In February 2002, Wall Street Journal reporter Daniel Pearl was kidnaped in Karachi
and was later found murdered. In May, a bomb blast in Karachi killed 14 people, including
11 French military technicians. One month later, a car bomb detonated outside the U.S.
consulate in Karachi, killing 12 Pakistani nationals. These attacks are widely viewed as
expressions of militants’ anger with the Musharraf regime for its cooperation with U.S. anti-
terror operations, and have raised fears that terrorist groups would further complicate the law
and order situation within the country. Both incidents were linked to Al Qaeda, as well as
to indigenous militant groups. In September 2002, Pakistani authorities announced a series
of high-profile arrests of those deemed responsible for the car bombings, and they claim to
have “broken the back” of the Al Qaeda network in Pakistan. Yet press reports indicate that
Al Qaeda and Taliban fugitives still are numerous in Pakistan and may be attempting to re-
establish their organizations in Pakistani cities such as Karachi. Alleged Al Qaeda leader
Osama bin Laden may himself be in Pakistan.
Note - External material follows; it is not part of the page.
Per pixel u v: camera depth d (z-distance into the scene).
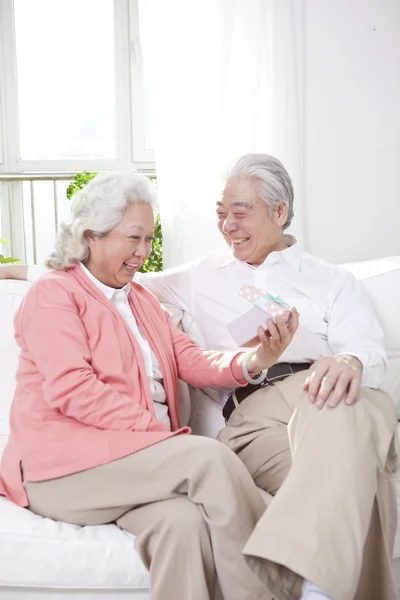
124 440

For the first time since independence, Pakistani army troops have been operating in
tribal areas of the country’s mountainous western border regions. These units have made
raids on suspected Al Qaeda and Taliban hideouts in an area that is ethnically Pashtun and
where the people can be sympathetic toward militants and hostile toward Westerners and
anyone seen to be cooperating with them. Small teams of U.S. special operations soldiers
are reported to be assisting the Pakistani regulars on these missions. An undisclosed number
of U.S. law enforcement agents are assisting Pakistani security forces in the country’s urban
areas (see CRS Report RL31624, Pakistan-U.S. Anti-Terrorism Cooperation, by Alan
Kronstadt).
Islamabad has been under continuous pressure from the United States and numerous
other governments to terminate the infiltration of insurgents from Pakistani Kashmir into
Indian Kashmir. Such pressure elicited an explicit promise from President Musharraf to U.S.
Deputy Secretary of State Armitage that all such movements would cease. After
confirmations from both U.S. and Indian government officials that infiltration was down
significantly in June and July of 2002, reports are indicating that the number of militants
crossing into Indian-controlled Kashmir is again on the rise, and in December 2002 the U.S.
envoy to New Delhi indicated that the problem in Kashmir is “cross-border terrorism” that
is “almost entirely externally driven.” President Musharraf adamantly insists that his
government is doing everything possible to stop such movements. Critics contend, however,
that Islamabad has renewed implicit, if not active, support for the insurgents in Kashmir as
a means of both maintaining strategically the domestic support of Islamists who view the
Kashmir issue as fundamental to the Pakistani national idea, as well as to disrupt tactically
the state government in Kashmir and so seek to erode New Delhi’s legitimacy.